Après le début des combats en novembre, les rafles – les « giffas », comme on dit en Érythrée – n’ont pas cessé. « L’armée a eu soudain besoin de sang neuf, ajoute Meron Estefanos qui prépare un rapport sur le sujet. Donc elle a capturé autant d’adolescents que possible. » Ce sont eux qu’on retrouve au front, ou prisonniers du TPLF, comme l’ont montré plusieurs interviews diffusées par la chaîne de télévision de la rébellion tigréenne.

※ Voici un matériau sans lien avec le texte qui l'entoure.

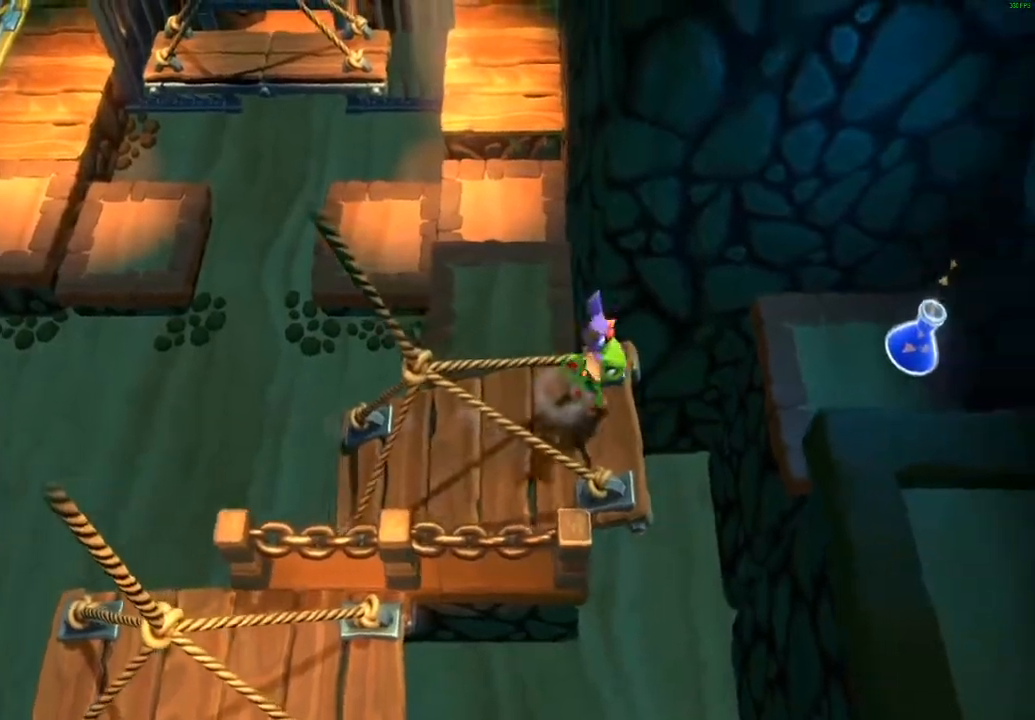
{"buttons": [], "left_stick": "left", "events": [[133, "left_stick", "left"]]}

L’enrôlement forcé d’enfants soldats est une vieille habitude en Érythrée, raconte Amanuel Ghirmay, journaliste de Radio Erena, lui-même ancien militaire. « Mi-mars, raconte-t-il, plusieurs centaines de prisonniers de droit commun ont ainsi été transférés à Wia, un camp-prison dans le désert près de Massawa, pour être préparés à être envoyés au front. » Pour la plupart, précise-t-il, il s’agissait de « garçons et de filles des rues impliqués dans des bagarres ou des vols ».
Une fois dans le Tigré, le cauchemar continue pour ces conscrits à peine entraînés, ajoute-t-il. Ils sont d’abord fanatisés par le visionnage permanent de films de propagande sur les crimes commis par le TPLF lors de la guerre de 1998-2000, puis envoyés se battre sans plus aucun contact avec l’arrière. « Les conscrits n’ont pas de rations alimentaires une fois dans le Tigré, raconte Meron Estefanos. Ils sont affamés. Donc ils mendient, pillent ou volent. Et ceux qui le peuvent désertent à la première opportunité. »
On compterait ainsi des centaines de déserteurs cachés en Éthiopie, selon plusieurs sources qui font aussi état de récentes descentes de la police éthiopienne à Addis-Abeba pour les capturer.
Ceux qui le peuvent, en Érythrée, cherchent donc à tout prix à éviter d’être enrôlés pour échapper à ce « cauchemar ultra-violent », dit Meron Estefanos. Selon elle, une nouvelle route clandestine a donc été ouverte par des trafiquants depuis Asmara jusqu’à Addis-Abeba, qui exfiltre en quelques jours des parents et leurs enfants, ainsi que des réfractaires.